RAW DATA:
↓

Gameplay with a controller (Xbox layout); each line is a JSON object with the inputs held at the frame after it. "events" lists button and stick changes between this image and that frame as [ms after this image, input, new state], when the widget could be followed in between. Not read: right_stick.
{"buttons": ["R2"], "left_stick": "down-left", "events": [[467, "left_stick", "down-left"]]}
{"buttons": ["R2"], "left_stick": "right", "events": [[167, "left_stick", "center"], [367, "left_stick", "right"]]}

↑

WORK TO BE COMPLETED:
For each line shown above, write an exact copy.

TASK RESULT:
Gameplay with a controller (Xbox layout); each line is a JSON object with the inputs held at the frame after it. "events" lists button and stick changes between this image and that frame as [ms after this image, input, new state], when the widget could be followed in between. Not read: right_stick.
{"buttons": ["R2"], "left_stick": "down-left", "events": [[467, "left_stick", "down-left"]]}
{"buttons": ["R2"], "left_stick": "right", "events": [[167, "left_stick", "center"], [367, "left_stick", "right"]]}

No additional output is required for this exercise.